SS5: Artificial Intelligence Enhanced Reliability, Resilience and Stability of Smart Grid

Abstract:

The rapid advances of cloud computing, big data and Internet-of-Things (IoT) technologies have significantly increased the implementation and application of advanced artificial intelligence (AI) methods to address security and reliability challenges in smart grid. Thus, the data exchange between grid components and data-driven solutions will help to enable a high stability and resilience level in smart grid operation. Data gathering devices such as smart meters and phasor measurement units (PMUs) are widely deployed into the grid, which gives a great opportunity for such data-driven AI algorithms. However, the rapid penetration of renewable energy sources and electrified transportation (e.g., electrified railway, urban rail transit and electric vehicle, etc.) brings more power electronics and more uncertainty to the grid. It is harmful to both the accuracy and the online computational efficiency of the AI-based diagnostics, prognostics and assessment models. Furthermore, the critical and vulnerable cyber conditions are constantly influencing the data quality, leading to much more accuracy degradation of the AI models. Therefore, highly robust prediction and decision-making AI models that improve the reliability, resilience and stability of smart grid which is integrated by large-scale renewable energy sources and electrified transportation draws high importance.

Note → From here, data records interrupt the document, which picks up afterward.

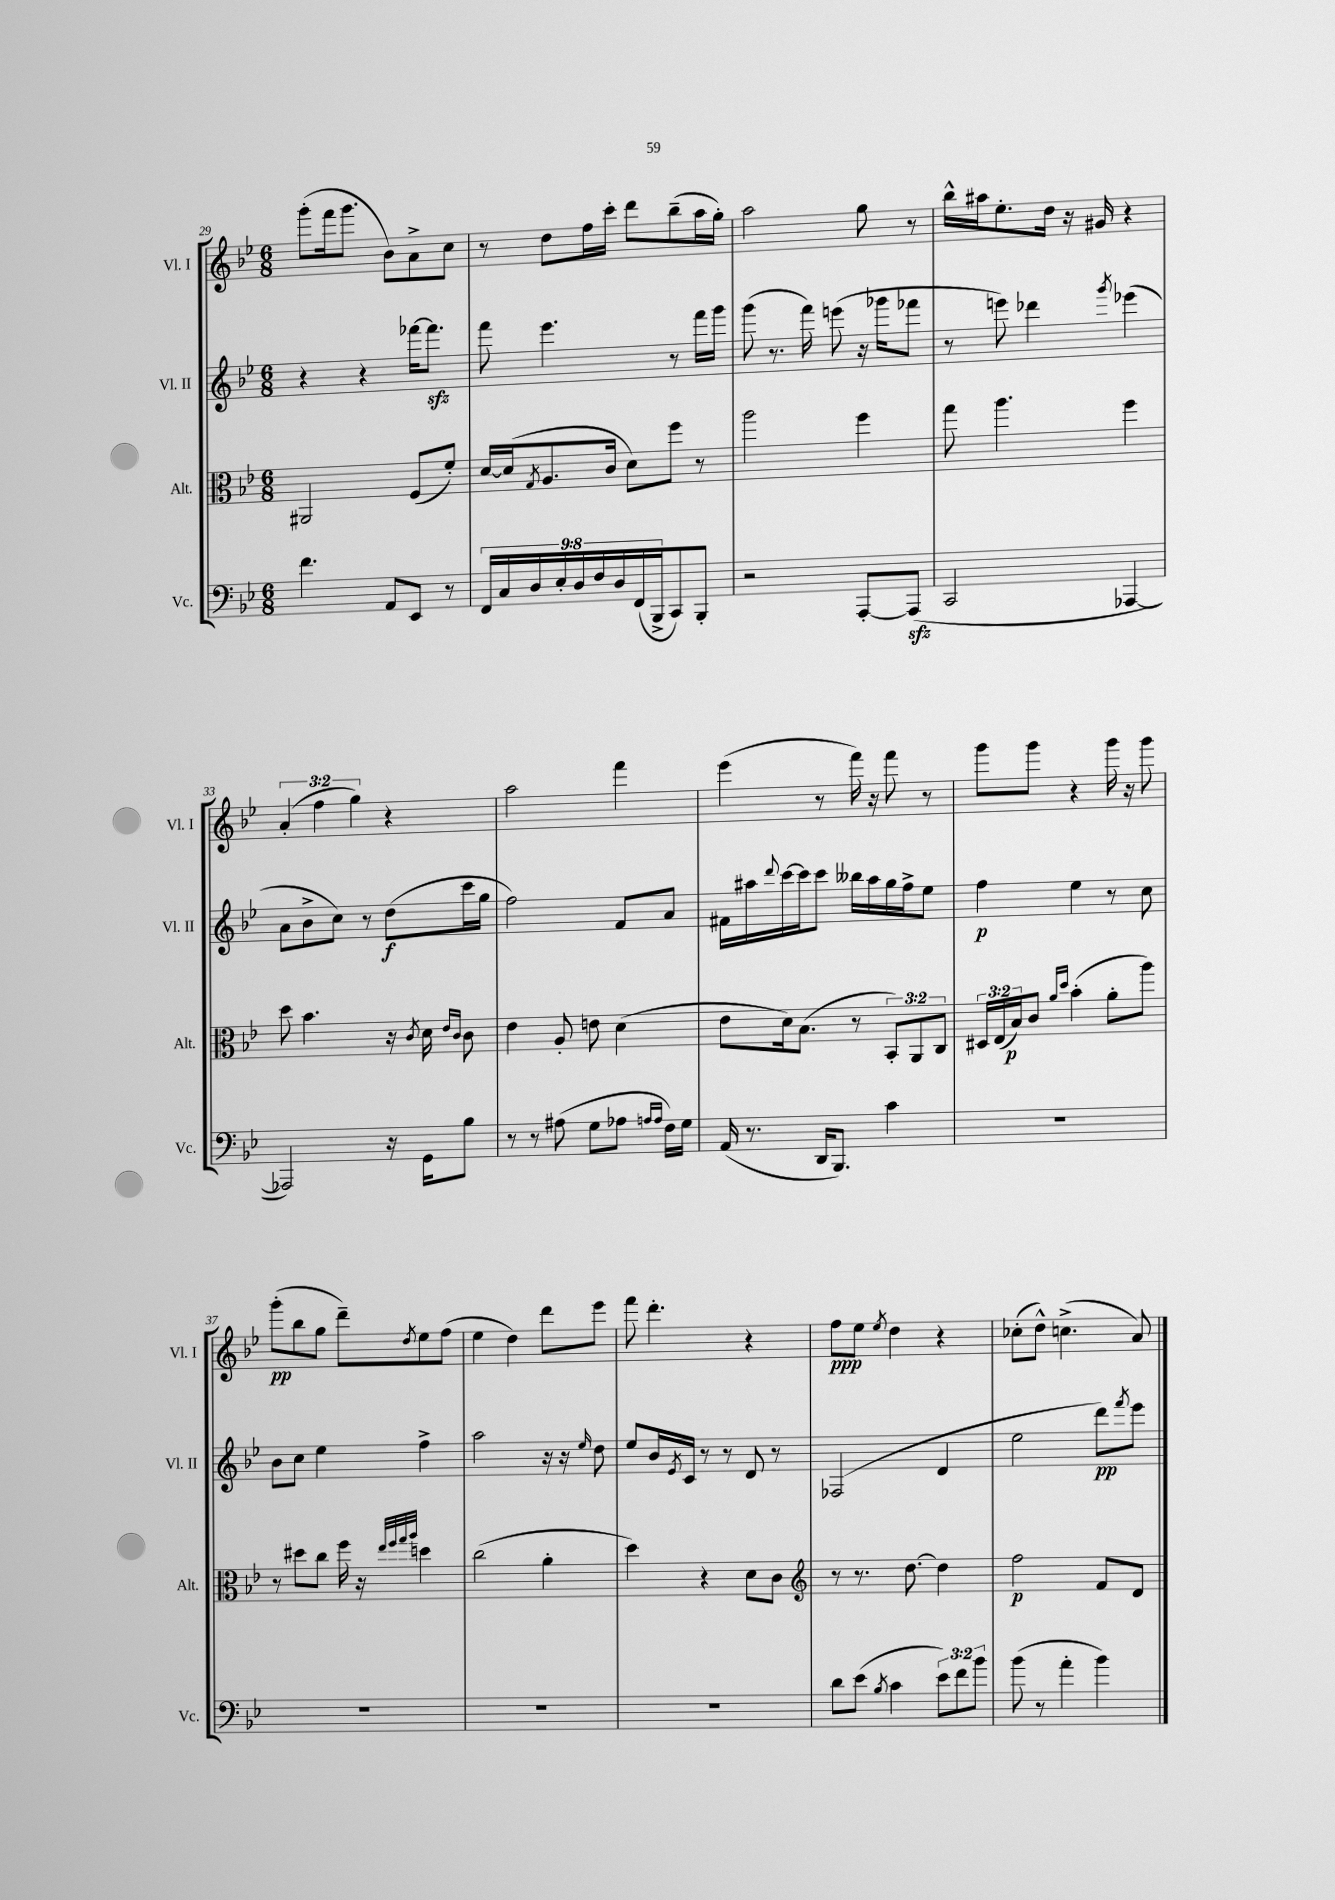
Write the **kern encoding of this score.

**kern	**kern	**kern	**kern
*staff4	*staff3	*staff2	*staff1
*clefF4	*clefC3	*clefG2	*clefG2
*k[b-e-]	*k[b-e-]	*k[b-e-]	*k[b-e-]
*M6/8	*M6/8	*M6/8	*M6/8
4.f	2AA#	4r	(8ggg'
.	.	.	16fff
.	.	.	8.ggg
.	.	4r	.
8AA	.	.	8b-)
8EE-	(8F	[16fff-	8a^
.	.	8.fff-]	.
8r	8f')	.	8cc
=	=	=	=
18FF	[16d	8fff	8r
18C	.	.	.
.	(16d]	.	.
18D	.	.	.
.	8qG	.	.
.	8.A	4.eee-	8dd
18E-'	.	.	.
18D	.	.	.
.	.	.	16ff
18F	.	.	.
.	16c	.	16ccc'
18D	.	.	.
.	8d)	.	8ddd
(18FF	.	.	.
18BBB-^	.	.	.
8CC)	8ff	8r	(8bb-~
8BBB-'	8r	16fff	16aa
.	.	16ggg	16gg')
=	=	=	=
2r	2aa	(8ggg	2aa
.	.	8.r	.
.	.	16fff)	.
.	.	(8eee	.
[8AAA'	4ff	16r	8gg
.	.	16ggg-	.
(8AAA]	.	8fff-	8r
=	=	=	=
2CC	8gg	8r	16bb-^^
.	.	.	16aa#
.	4.aa	8eee)	8.ee-'
.	.	4ddd-	.
.	.	.	16dd
.	.	.	16r
.	.	.	16g#
.	.	8qggg	.
[4AAA-	4ff	(4eee-	4r
=	=	=	=
2AAA-])	8dd	8a	(6a'
.	4.b-	8b-^	.
.	.	.	6ff
.	.	8cc)	.
.	.	.	6gg)
.	.	8r	.
16r	16r	(8dd	4r
.	8qc	.	.
16GG	16d	.	.
.	16qqe-	.	.
.	16qqc	.	.
8B-	8c	16ccc	.
.	.	16gg	.
=	=	=	=
8r	4e-	2ff)	2aa
8r	.	.	.
(8A#	8A'	.	.
8G	8e	.	.
8A-	(4d	8f	4fff
16qqA	.	.	.
16qqA	.	.	.
16F)	.	8a	.
16G	.	.	.
=	=	=	=
(16AA	8e-	16f#	(4eee-
8.r	.	16aa#	.
.	.	8qqddd	.
.	16d)	[16ccc	.
.	(8.B-	16ccc]	.
16DD	.	8ccc	8r
8.BBB-)	.	.	.
.	8r	16bb--	16fff)
.	.	16aa#	16r
4c	12BB-')	16gg	8fff
.	.	16ff^	.
.	12AA	.	.
.	.	8ee-	8r
.	12C	.	.
=	=	=	=
2.r	24D#	4ff	8ggg
.	(24E-	.	.
.	24B-)	.	.
.	8c	.	8ggg
.	16qqa	.	.
.	16qqdd	.	.
.	(4b-'	4ee-	4r
.	8a'	8r	16ggg
.	.	.	16r
.	8aa)	8cc	8ggg
=	=	=	=
2.r	8r	8b-	(8ggg'
.	8dd#	8cc	8bb-
.	8cc	4ee-	8gg
.	16ff	.	8ddd~)
.	16r	.	.
.	32qqee-	.	.
.	32qqff	.	.
.	32qqgg	.	.
.	32qqaa	.	8qdd
.	4dd	4ff^	8ee-
.	.	.	(8ff
=	=	=	=
2.r	(2cc	2aa	4ee-
.	.	.	4dd)
.	4a'	16r	8ddd
.	.	16r	.
.	.	16qqee-	.
.	.	8dd	8eee-
=	=	=	=
2.r	4dd)	8ee-	8fff
.	.	16b-	4.ddd'
.	.	8qe-	.
.	.	16c	.
.	4r	8r	.
.	.	8r	.
.	8d	8d	4r
.	8c	8r	.
=	=	=	=
*	*clefG2	*	*
8d	8r	(2F-	8ff
(8e-	8.r	.	8ee-
8qB-	.	.	8qee-
4c	.	.	4dd
.	[8.dd	.	.
12e-)	4dd]	4d	4r
12f	.	.	.
12b-	.	.	.
=	=	=	=
(8b-	2ff	2ee-	(8cc-'
8r	.	.	8dd^^)
4a'	.	.	(4.cc^
4b-)	8f	8ddd)	.
.	.	8qfff	.
.	8d	8eee-	8a)
==	==	==	==
*-	*-	*-	*-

Topics of this special session include, but are not limited to the following:

  • AI methods for reliability assessment and prediction of both power equipment and power grid.
  • AI methods for stability and dynamic security assessment of power grid.
  • AI methods for resilience-oriented development of power system protection and control.
  • Real-time power grid situational awareness and anomaly detection based on AI.
  • Renewable energy generation and electrified transportation load behavior prediction based on AI.
  • Intelligent and predictive maintenance of power equipment and power grid based on AI.
  • Power data cleansing for complex cyber-physical power systems.
  • Grid state estimation toward false data injection attack and other uncertainty conditions based on AI.
  • Power data visualization and digital twin based on AI.

Organizer:

Dr. Qi Wang, Assistant Professor, Southwest Jiaotong University, Email: wangqi@swjtu.edu.cn.

Dr. Qi Wang received the B.S. and Ph.D. degrees in Electrical Engineering & Its Automation and in Electrical Engineering, from Southwest Jiaotong University, Chengdu, China, in 2012 and 2018, respectively. From 2016-2017, he worked as a Visiting Doctoral Scholar with University of Tennessee, Knoxville, TN, USA. From 2018-2020, he worked as a Postdoctoral Fellow with The Hong Kong Polytechnic University, Kowloon, Hong Kong. He is currently an Assistant Professor with the School of Electrical Engineering, Southwest Jiaotong University, Chengdu, China. His research interests include data mining, deep learning and artificial intelligence applications in both the electric power system and the high-speed railway traction power supply system.